Ad avvalorare il fatto che gli immigrati possano essere percepiti come una minaccia nella competizione lavorativa è il livello di soddisfazione in relazione alla retribuzione in rapporto al costo della vita , rilevato dalla domanda numero 25. Su 93 risposte valide su 98, in 36 si dichiarano abbastanza o molto soddisfatti: di questi, la maggiornaza è straniera (31), mentre in 57 dichiarano <<per niente>> (29) o <<poco>> soddisfatti (29). Tra gli insoddisfatti (che comunque sono la maggioranza del campione), sono di più gli italiani, mentre gli immigrati prevalgono tra coloro che, tutto sommato, pensano che il salario retribuito sia adeguato al costo della vita.

Alla domanda se gli immigrati rubino o meno il lavoro agli italiani, hanno risposto sia italiani che stranieri. Tuttavia è utile prendere in considerazione solo le risposte degli italiani, dato che solo un immigrato risponde <<molto>>. Sui 42 italiani esaminati in 13 ritengono la manodopera straniera rubi <<molto>> (4) o <<abbastanza>> (9) il lavoro: prevale quindi un parere non ostile sulla questione. Il dato positivo, è in linea con quanto emerso anche dalle precedenti due ricerche presentate nel lavoro del Tassinari. Un altro punto di convergenza coi dati emersi nella prima parte del libro, e la percezione del legame tra criminalità e immigrazione. Trenta intervistati su 95, dichiarano che i due fenomeni siano <<molto>> (10) o <<abbastanza>> (20) correlati.

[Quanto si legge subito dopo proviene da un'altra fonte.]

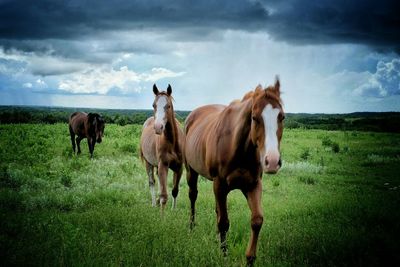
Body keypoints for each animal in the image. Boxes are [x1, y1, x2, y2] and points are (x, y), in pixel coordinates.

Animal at [184, 77, 284, 266]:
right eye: (254, 118)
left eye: (282, 117)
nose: (272, 161)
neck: (239, 148)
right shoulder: (220, 184)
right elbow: (224, 222)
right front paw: (224, 254)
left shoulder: (253, 185)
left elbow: (257, 220)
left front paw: (250, 258)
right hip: (191, 171)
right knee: (193, 196)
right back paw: (192, 227)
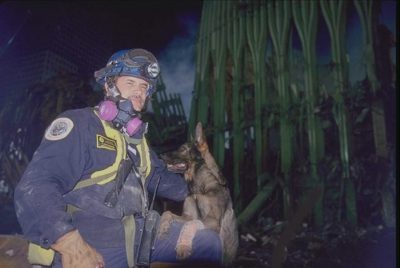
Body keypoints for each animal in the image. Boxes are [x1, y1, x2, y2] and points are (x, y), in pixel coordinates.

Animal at [156, 122, 238, 264]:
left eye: (183, 149)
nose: (160, 156)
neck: (199, 188)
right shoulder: (187, 216)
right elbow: (168, 213)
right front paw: (162, 227)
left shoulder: (213, 221)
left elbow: (190, 224)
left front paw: (183, 245)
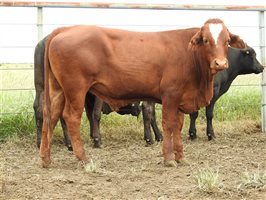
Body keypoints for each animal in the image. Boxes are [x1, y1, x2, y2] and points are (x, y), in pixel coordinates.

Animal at [33, 36, 162, 150]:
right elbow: (96, 114)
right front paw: (97, 140)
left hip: (41, 87)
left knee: (39, 109)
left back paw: (41, 142)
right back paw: (69, 144)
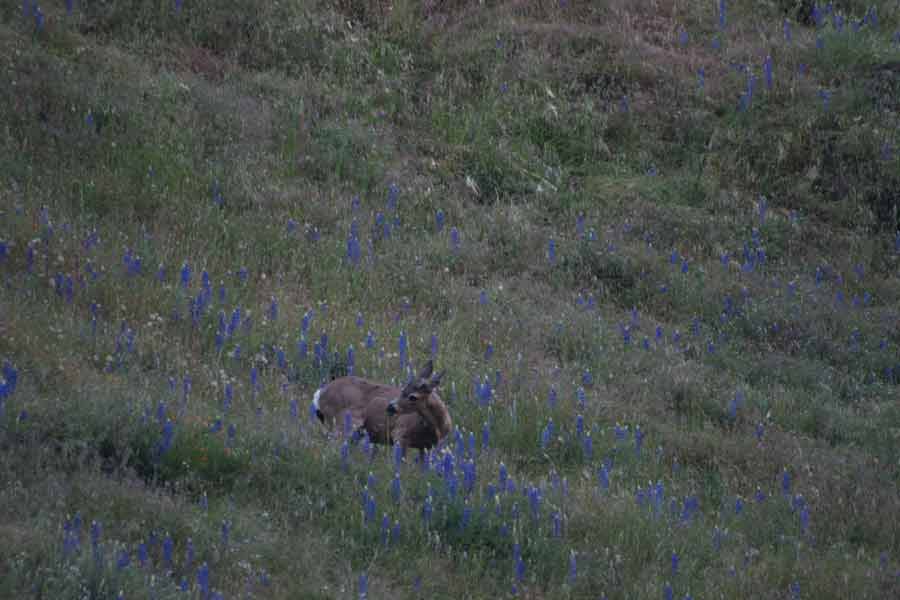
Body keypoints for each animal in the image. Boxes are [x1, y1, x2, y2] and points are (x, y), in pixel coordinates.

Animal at [312, 360, 453, 451]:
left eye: (413, 396)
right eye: (403, 389)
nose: (390, 407)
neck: (436, 426)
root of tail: (320, 394)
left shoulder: (427, 447)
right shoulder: (400, 435)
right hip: (343, 421)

Per gli italiani i valori sono più alti e in totale rappresentano il 44,6%, mentre gli stranieri il 17,6%. Coloro che dichiarano che non ci sia alcuna correlazione sono 24 in totale, mentre in 21 ritengono che ci sia un legame, ma molto limitato.

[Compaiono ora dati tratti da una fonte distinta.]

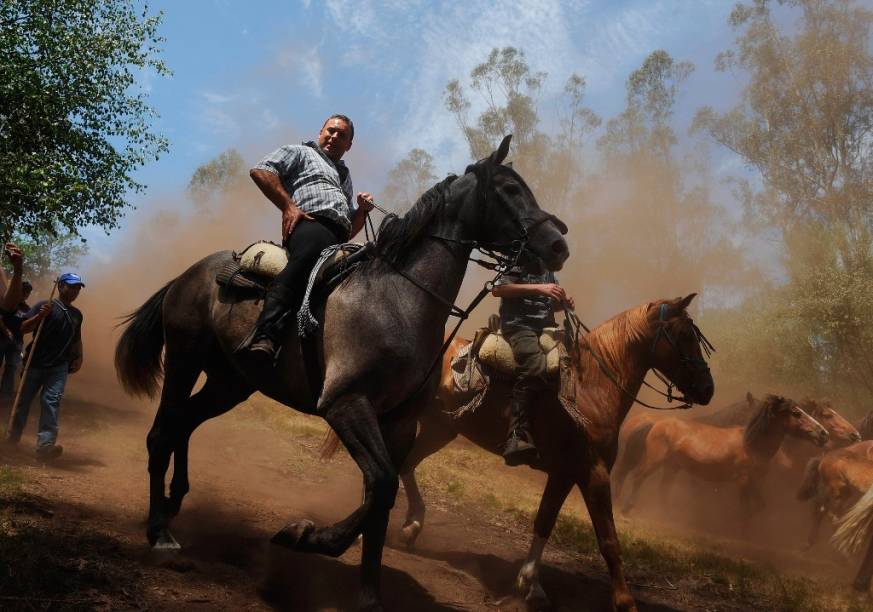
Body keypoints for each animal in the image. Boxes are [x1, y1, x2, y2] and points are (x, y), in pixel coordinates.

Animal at [114, 136, 564, 608]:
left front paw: (367, 595)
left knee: (183, 425)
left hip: (229, 383)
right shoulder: (345, 404)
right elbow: (381, 485)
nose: (559, 244)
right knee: (161, 434)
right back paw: (160, 532)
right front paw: (303, 535)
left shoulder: (399, 423)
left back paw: (174, 502)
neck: (397, 297)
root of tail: (191, 272)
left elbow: (380, 501)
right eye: (510, 189)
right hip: (184, 361)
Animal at [608, 392, 828, 520]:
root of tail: (656, 423)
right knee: (638, 477)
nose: (823, 434)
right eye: (796, 413)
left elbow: (758, 507)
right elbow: (746, 509)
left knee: (662, 488)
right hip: (655, 461)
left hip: (672, 467)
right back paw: (627, 508)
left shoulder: (754, 483)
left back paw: (666, 515)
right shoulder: (743, 481)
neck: (751, 445)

Ritornando al tema della soddisfazione lavorativa, la maggioranza si ritiene <<abbastanza>> o <<molto>> soddisfatta ed in totale sono 65 impiegati a rispondere così. All‟interno di questi, 28 sono italiani e 37 stranieri, mentre tra gli insoddisfati (complessivamente 29) prevalgono gli italiani, che ammontano a 15.

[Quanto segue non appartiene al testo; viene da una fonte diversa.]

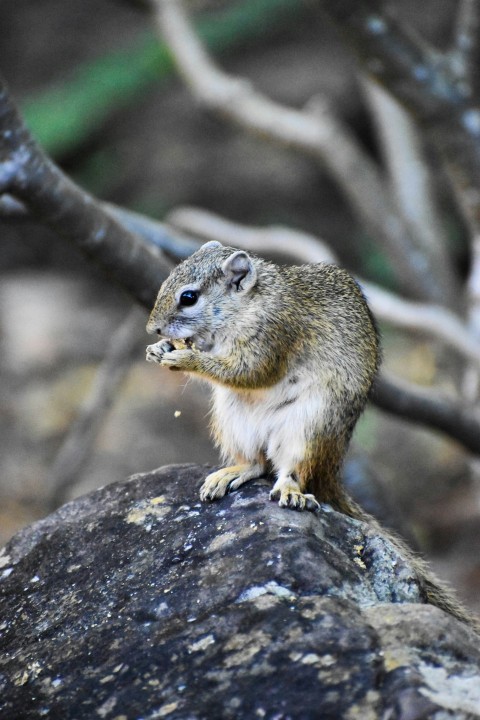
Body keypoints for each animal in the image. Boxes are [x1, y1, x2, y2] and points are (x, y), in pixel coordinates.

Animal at [146, 240, 479, 632]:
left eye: (189, 297)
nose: (153, 329)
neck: (247, 305)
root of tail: (330, 469)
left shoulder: (275, 332)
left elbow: (249, 371)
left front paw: (186, 359)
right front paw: (160, 350)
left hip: (309, 429)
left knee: (289, 469)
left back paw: (291, 491)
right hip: (233, 421)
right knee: (257, 464)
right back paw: (231, 473)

Due terzi degli intervistati ritiene utile partecipare a corsi di formazione e spacializzazione per migliorare la proprie opportunità. Sui 64 che condividono questa affermazione 34 sono stranieri e 30 italiani, mentre coloro che non sono <<per niente>> o <<poco>> d‟accordo sono 30, e gli stranieri sono in lieve maggiornaza (16). Gli stranieri sembrano inoltre più ottimisti degli italiani rispetto ad un miglioramento della propria condizione lavorativa. Infatti coloro che rispondono <<sì>> sono 23 e <<non so>> 14. Invece gli italiani prevalgono tra i <<no>> e sono 15 su un totale di 28. Tuttavia la possibilità di ascesa è condivisa dalla maggiornaza del campione: 65 <<sì>> e <<non so>> rispetto ai 28 <<no>> totali. Il miglioramento è però previsto sempre nell‟ambito dell‟impiego attuale da dipendente, in pochi prevedono un‟avanzamento in verticale, magari come lavoratore autonomo: solo sei e nessuno italiano è tra questi. Ma gli stranieri sono anche in maggiornaza nel ritenere che non non ci sarà una progressione di carriera e sono 34 su 46.

Le ultime due domade dovevano essere compilate solo dagli stranieri e dagli immigrati di altre regioni e chiedevano se ci fosse o meno l‟intenzione di rimanere prima nel nostro Paese e, se sì, in Toscana. Tutti, tranne uno, hanno volontà di rimanere in Italia e 44 di questi nelle nostra regione.

Il desiderio di continuare a soggiornare in Toscana sembra confermare l‟elevato indice di attrattività riportato anche nell‟ultimo rapporto CNEL presentato nel capitolo precedente.